- Type of project: Open-source blueprints for nuclear power plant construction
- Owner: Energy Impact Center
- Founder: Bret Kugelmass
- Established: February 25, 2020
- Status: Active
- Website: www.open-100.com

= OPEN100 =

OPEN100 is a project that claims to provide open-source blueprints to build nuclear power plants. Its stated goal is to reduce the cost and duration of nuclear reactor construction and increase the nuclear power supply 100-fold by 2040 to aid in the decarbonization of the global economy. It was developed by Bret Kugelmass and the Energy Impact Center, a non-profit organization founded by Kugelmass that advocates for clean energy solutions to climate change.

==Overview==

OPEN100 was first announced in February 2020 by Bret Kugelmass and the Energy Impact Center (EIC). Open-source blueprints for the construction of a nuclear power plant were uploaded to the project's website soon after the announcement. Those blueprints contained designs for a power plant with a 100-megawatt pressurized water reactor. The OPEN100 plans aim to standardize nuclear power plant construction to increase speed and cost-effectiveness, allowing plants to be built in under two years for a cost of $300 million. New plant construction would likely face regulatory hurdles in practice, however.

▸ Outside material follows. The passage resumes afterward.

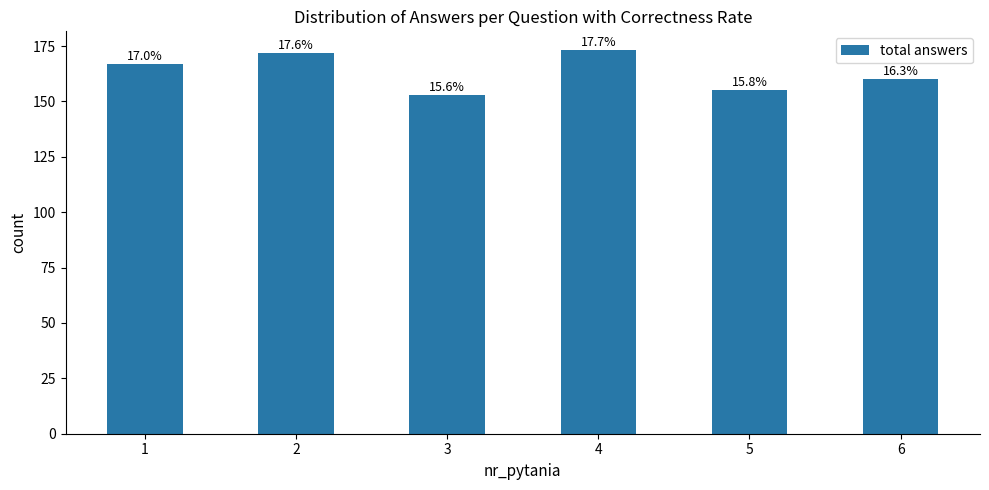

Rank the categories by value from lowest to highest.

3, 5, 6, 1, 2, 4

The EIC developed the plan in collaboration with the United States Department of Energy national laboratories and other entities to help increase nuclear power capacity 100-fold by 2040 in an effort to curb and reverse the effects of climate change. In July 2021, it was announced that Transcorp Energy in Nigeria would begin implementing the OPEN100 model to build the country's first nuclear power plants.

Since OPEN100's data is open-source, the U.S. Department of Energy exempted the project's documents for free distribution worldwide.

== Critics ==
Providing free knowledge isn't sufficient to guarantee adoption, as many countries do not have the proper legislation and laws to deploy nuclear production domestically. Another risk of the approach is that, just like open-source software, users customize it to their own needs, and this lack of standards could hurt the global deployment of OPEN100's nuclear plants worldwide.